● **Activity**: Among the entries below, determine how many lines contain the word "flex" and state only that figure.

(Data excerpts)
┄┄┄┄┄┄┄┄┄┄

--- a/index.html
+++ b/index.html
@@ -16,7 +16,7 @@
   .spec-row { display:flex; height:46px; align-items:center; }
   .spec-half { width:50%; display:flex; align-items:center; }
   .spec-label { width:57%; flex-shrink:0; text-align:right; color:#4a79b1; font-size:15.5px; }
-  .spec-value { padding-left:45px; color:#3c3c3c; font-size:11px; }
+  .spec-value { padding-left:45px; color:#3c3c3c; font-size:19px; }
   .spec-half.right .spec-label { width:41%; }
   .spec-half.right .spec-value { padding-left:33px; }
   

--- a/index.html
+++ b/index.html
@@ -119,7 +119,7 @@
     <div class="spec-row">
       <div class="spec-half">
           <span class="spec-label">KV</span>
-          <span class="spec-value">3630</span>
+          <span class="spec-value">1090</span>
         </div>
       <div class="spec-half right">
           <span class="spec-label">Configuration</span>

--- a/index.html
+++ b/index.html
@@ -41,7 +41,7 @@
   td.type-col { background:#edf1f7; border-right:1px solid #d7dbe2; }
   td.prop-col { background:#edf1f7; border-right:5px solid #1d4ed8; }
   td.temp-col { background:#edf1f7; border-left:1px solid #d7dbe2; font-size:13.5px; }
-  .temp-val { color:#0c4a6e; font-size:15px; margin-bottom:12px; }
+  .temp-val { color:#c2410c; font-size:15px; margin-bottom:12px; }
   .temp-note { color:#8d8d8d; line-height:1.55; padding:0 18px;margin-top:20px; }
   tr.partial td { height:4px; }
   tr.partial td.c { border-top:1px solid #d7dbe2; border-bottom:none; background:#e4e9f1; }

┄┄┄┄┄┄┄┄┄┄

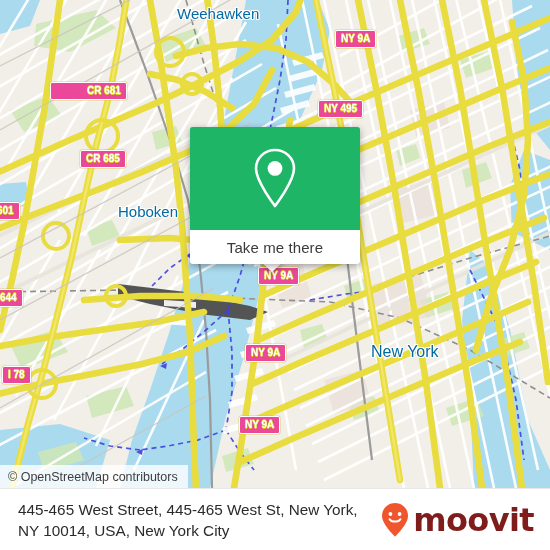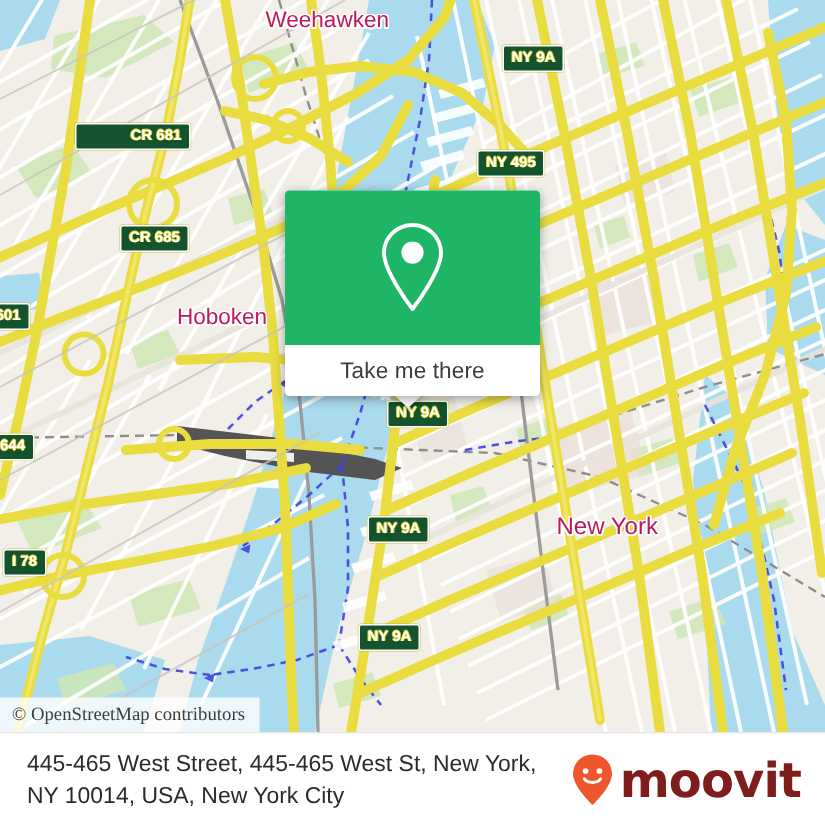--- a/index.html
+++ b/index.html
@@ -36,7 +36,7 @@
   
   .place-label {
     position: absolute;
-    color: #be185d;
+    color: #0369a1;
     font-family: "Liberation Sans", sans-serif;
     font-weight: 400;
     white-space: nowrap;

┄┄┄┄┄┄┄┄┄┄

● **Exercise solution**: 3